陸正見他們每個人在抽對方耳光的時候,從一開始就都是毫無保留,使上了全部力氣。而這個抽得重了,對方那個登時還手一巴掌抽的更重。幾下耳光之後,那些記名弟子們一個個口鼻都流出鮮血來,眼中通紅,流露癲狂之意。表情都猙獰的猶如野獸一般。更令陸正吃驚的是,這些人的表情居然一個個都帶著十足的快慰!
噼啪聲中,陸正只覺得渾身血肉都在發顫,他本來以為至少慎虛師叔是要將他們叫來問一問情況,卻沒想到他一句也不問。就讓他們這樣用力打對方的耳光。這場面讓他不禁毛骨悚然,開口對慎虛道:“師叔,夠了吧!”

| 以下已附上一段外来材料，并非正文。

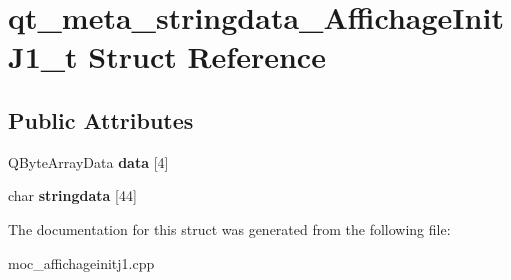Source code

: \hypertarget{structqt__meta__stringdata__AffichageInitJ1__t}{\section{qt\+\_\+meta\+\_\+stringdata\+\_\+\+Affichage\+Init\+J1\+\_\+t Struct Reference}
\label{structqt__meta__stringdata__AffichageInitJ1__t}
}
\subsection*{Public Attributes}
\begin{DoxyCompactItemize}
\item 
\hypertarget{structqt__meta__stringdata__AffichageInitJ1__t_a6e4f85ed6b8fd34fcafe5c9a3e649986}{Q\+Byte\+Array\+Data {\bfseries data} \mbox{[}4\mbox{]}}\label{structqt__meta__stringdata__AffichageInitJ1__t_a6e4f85ed6b8fd34fcafe5c9a3e649986}

\item 
\hypertarget{structqt__meta__stringdata__AffichageInitJ1__t_a3ba448ce151e74e7c98f58315a2724c2}{char {\bfseries stringdata} \mbox{[}44\mbox{]}}\label{structqt__meta__stringdata__AffichageInitJ1__t_a3ba448ce151e74e7c98f58315a2724c2}

\end{DoxyCompactItemize}


The documentation for this struct was generated from the following file\+:\begin{DoxyCompactItemize}
\item 
moc\+\_\+affichageinitj1.\+cpp\end{DoxyCompactItemize}
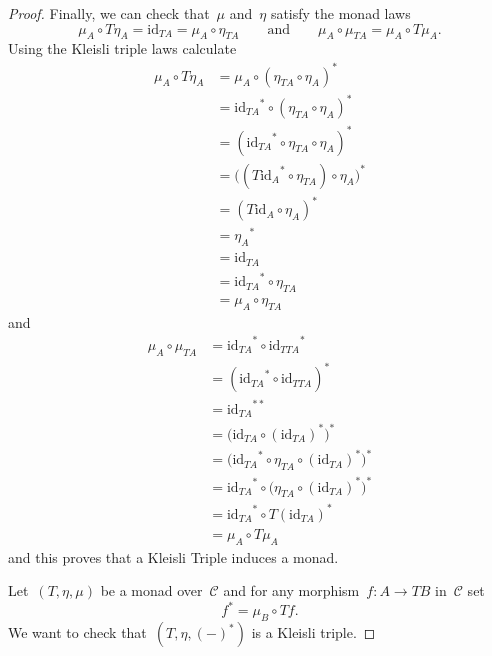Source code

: \documentclass[a4paper]{article}
\theoremstyle{plain}
\theoremstyle{definition}
\newcommand{\id}{\mathrm{id}}
\newcommand{\cat}[1]{\mathcal{#1}}
\begin{document}
\begin{proof}
    Finally, we can check that~\(\mu\) and~\(\eta\) satisfy the monad laws
    \[
        \mu_{A}\circ T\eta_{A} = \id_{TA} = \mu_{A}\circ\eta_{TA}
        \qquad\text{and}\qquad
        \mu_{A}\circ \mu_{TA}
        = \mu_{A} \circ T\mu_{A}.
    \]
    Using the Kleisli triple laws calculate
    \begin{align*}
        \mu_{A} \circ T\eta_{A}
            &= \mu_{A} \circ (\eta_{TA} \circ \eta_{A})^{\ast} \\
            &= {\id_{TA}}^{\ast} \circ (\eta_{TA} \circ \eta_{A})^{\ast} \\
            &= ({\id_{TA}}^{\ast} \circ \eta_{TA} \circ \eta_{A})^{\ast} \\
            &= \bigl(({T\id_{A}}^{\ast} \circ \eta_{TA}) \circ \eta_{A}\bigr)^{\ast} \\
            &= (T\id_{A} \circ \eta_{A})^{\ast} \\
            &= {\eta_{A}}^{\ast} \\
            &= \id_{TA} \\
            &= {\id_{TA}}^{\ast} \circ \eta_{TA} \\
            &= \mu_{A} \circ \eta_{TA}
    \end{align*}
    and
    \begin{align*}
        \mu_{A} \circ \mu_{TA}
            &= {\id_{TA}}^{\ast} \circ {\id_{TTA}}^{\ast} \\
            &= ({\id_{TA}}^{\ast} \circ \id_{TTA})^{\ast} \\
            &= {\id_{TA}}^{\ast\ast} \\
            &= \bigl(\id_{TA} \circ (\id_{TA})^{\ast}\bigr)^{\ast} \\
            &= \bigl({\id_{TA}}^{\ast} \circ \eta_{TA}\circ(\id_{TA})^{\ast}\bigr)^{\ast} \\
            &= {\id_{TA}}^{\ast} \circ \bigl(\eta_{TA}\circ(\id_{TA})^{\ast}\bigr)^{\ast} \\
            &= {\id_{TA}}^{\ast} \circ T(\id_{TA})^{\ast} \\
            &= \mu_{A} \circ T\mu_{A}
    \end{align*}
    and this proves that a Kleisli Triple induces a monad.

    Let~\((T,\eta,\mu)\) be a monad over~\(\cat{C}\) and for any
    morphism~\(f:A\longrightarrow TB\) in~\(\cat{C}\) set
    \begin{equation}
        \label{eq:kleisli-ast-in-monad}
        f^{\ast} = \mu_{B} \circ Tf.
    \end{equation}
    We want to check that~\((T,\eta,(-)^{\ast})\) is a Kleisli triple.


\end{proof}
\end{document}
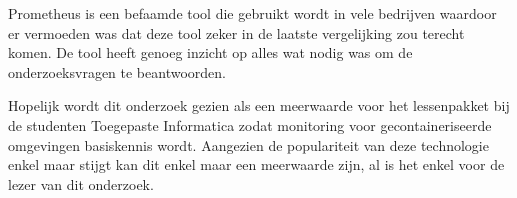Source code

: Prometheus is een befaamde tool die gebruikt wordt in vele bedrijven waardoor er vermoeden was dat deze tool zeker in de laatste vergelijking zou terecht komen. De tool heeft genoeg inzicht op alles wat nodig was om de onderzoeksvragen te beantwoorden.

Hopelijk wordt dit onderzoek gezien als een meerwaarde voor het lessenpakket bij de studenten Toegepaste Informatica zodat monitoring voor gecontaineriseerde omgevingen basiskennis wordt. Aangezien de populariteit van deze technologie enkel maar stijgt kan dit enkel maar een meerwaarde zijn, al is het enkel voor de lezer van dit onderzoek.



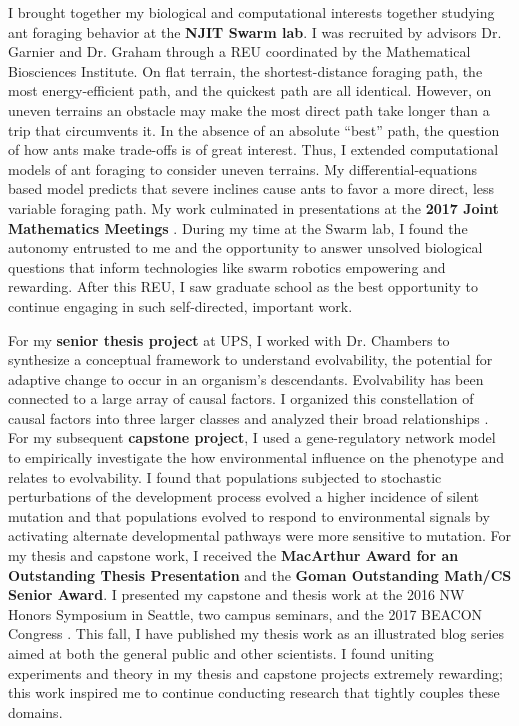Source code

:I brought together my biological and computational interests together studying ant foraging behavior at the \textbf{NJIT Swarm lab}.
I was recruited by advisors Dr. Garnier and Dr. Graham through a REU coordinated by the Mathematical Biosciences Institute.
On flat terrain, the shortest-distance foraging path, the most energy-efficient path, and the quickest path are all identical.
However, on uneven terrains an obstacle may make the most direct path take longer than a trip that circumvents it.
In the absence of an absolute ``best'' path, the question of how ants make trade-offs is of great interest.
Thus, I extended computational models of ant foraging to consider uneven terrains.
My differential-equations based model predicts that severe inclines cause ants to favor a more direct, less variable foraging path.
My work culminated in presentations at the \textbf{2017 Joint Mathematics Meetings} \cite{jmm}.
During my time at the Swarm lab, I found the autonomy entrusted to me and the opportunity to answer unsolved biological questions that inform technologies like swarm robotics empowering and rewarding.
After this REU, I saw graduate school as the best opportunity to continue engaging in such self-directed, important work.

For my \textbf{senior thesis project} at UPS, I worked with Dr. Chambers to synthesize a conceptual framework to understand evolvability, the potential for adaptive change to occur in an organism's descendants.
Evolvability has been connected to a large array of causal factors.
I organized this constellation of causal factors into three larger classes and analyzed their broad relationships \cite{thesis}.
For my subsequent \textbf{capstone project}, I used a gene-regulatory network model to empirically investigate the how environmental influence on the phenotype and relates to evolvability.
I found that populations subjected to stochastic perturbations of the development process evolved a higher incidence of silent mutation and that populations evolved to respond to environmental signals by activating alternate developmental pathways were more sensitive to mutation.
For my thesis and capstone work, I received the \textbf{MacArthur Award for an Outstanding Thesis Presentation} and the \textbf{Goman Outstanding Math/CS Senior Award}.
I presented my capstone and thesis work at the 2016 NW Honors Symposium in Seattle, two campus seminars, and the 2017 BEACON Congress \cite{beacon}.
This fall, I have published my thesis work as an illustrated blog series aimed at both the general public and other scientists.
I found uniting experiments and theory in my thesis and capstone projects extremely rewarding;
this work inspired me to continue conducting research that tightly couples these domains.
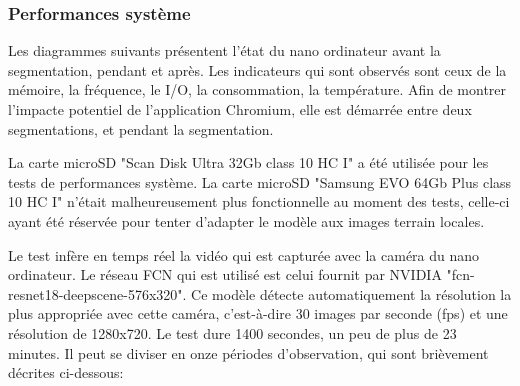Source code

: \subsubsection{Performances système}
\par Les diagrammes suivants présentent l'état du nano ordinateur avant la segmentation, pendant et après. Les indicateurs qui sont observés sont ceux de la mémoire, la fréquence, le I/O, la consommation, la température. Afin de montrer l'impacte potentiel de l'application Chromium, elle est démarrée entre deux segmentations, et pendant la segmentation. 
\par La carte microSD "Scan Disk Ultra 32Gb class 10 HC I" a été utilisée pour les tests de performances système. La carte microSD "Samsung EVO 64Gb Plus class 10 HC I" n'était malheureusement plus fonctionnelle au moment des tests, celle-ci ayant été réservée pour tenter d'adapter le modèle aux images terrain locales. 
\par Le test infère en temps réel la vidéo qui est capturée avec la caméra du nano ordinateur. Le réseau FCN qui est utilisé est celui fournit par NVIDIA "fcn-resnet18-deepscene-576x320". Ce modèle détecte automatiquement la résolution la plus appropriée avec cette caméra, c'est-à-dire 30 images par seconde (\acrshort{fps}) et une résolution de 1280x720. Le test dure 1400 secondes, un peu de plus de 23 minutes. Il peut se diviser en onze périodes d'observation, qui sont brièvement décrites ci-dessous:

慎虛一聽,道:“好哇!”陸正還以為他聽了自己的話,要放過這些記名弟子,沒想到慎虛接著就衝著那些記名弟子喊道:“本執掌的師侄說夠了,你們自己覺得夠了嗎?”
此話一出,只聽噼啪之聲更響,那些記名弟子一個個將手臂掄得更高,下手更狠了。慎虛瞅著那些記名弟子。